**EXERCISE INSTRUCTIONS:** The only acceptable reply is the number of lines in the material below that hold "left".

**SOURCE MATERIAL:**
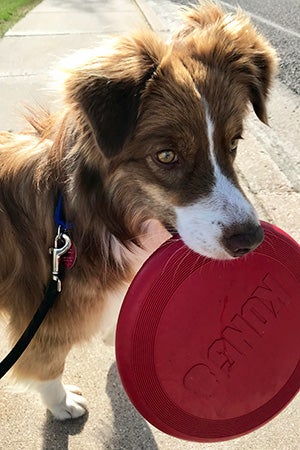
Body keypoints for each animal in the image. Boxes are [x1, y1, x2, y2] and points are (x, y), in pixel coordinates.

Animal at [0, 1, 276, 420]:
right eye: (166, 156)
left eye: (233, 143)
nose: (252, 240)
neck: (78, 214)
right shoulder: (45, 319)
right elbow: (48, 365)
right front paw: (62, 403)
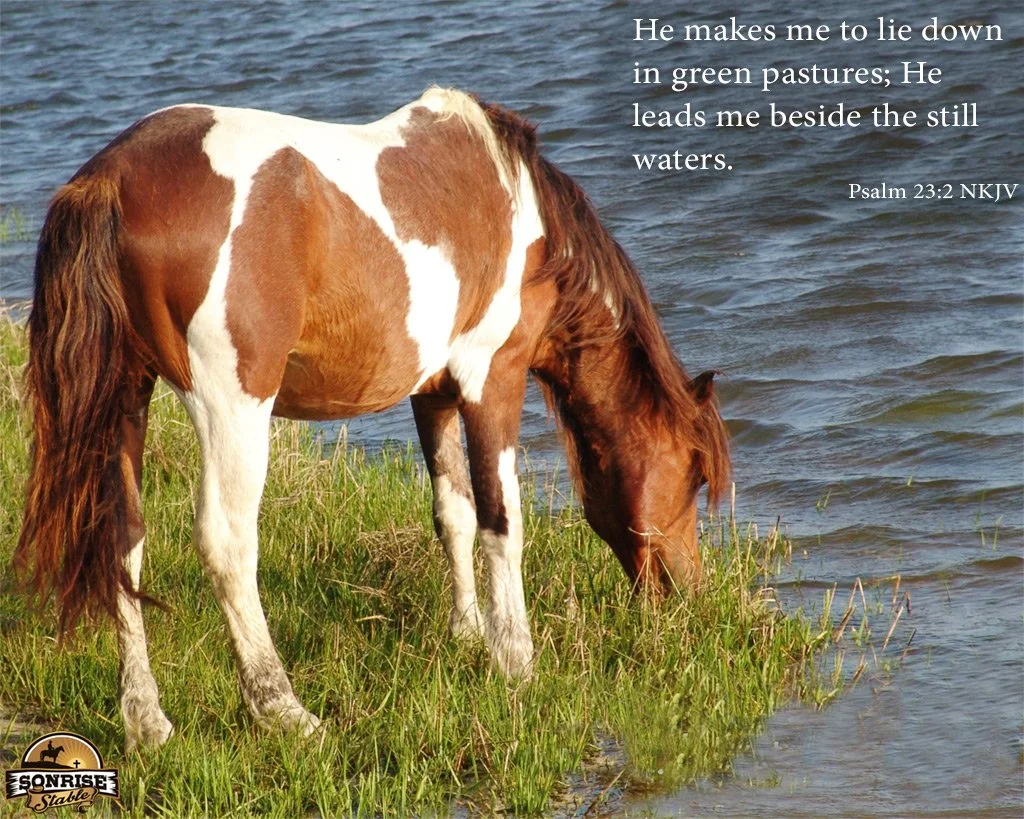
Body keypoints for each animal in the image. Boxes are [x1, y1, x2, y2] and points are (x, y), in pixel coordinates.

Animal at [15, 87, 729, 751]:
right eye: (695, 476)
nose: (689, 597)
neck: (523, 214)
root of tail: (111, 178)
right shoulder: (492, 379)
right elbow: (502, 523)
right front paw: (516, 660)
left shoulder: (432, 392)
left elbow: (453, 514)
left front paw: (467, 635)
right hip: (232, 406)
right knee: (227, 544)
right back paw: (284, 709)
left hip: (126, 398)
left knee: (121, 541)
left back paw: (146, 722)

**THE ANSWER:** 7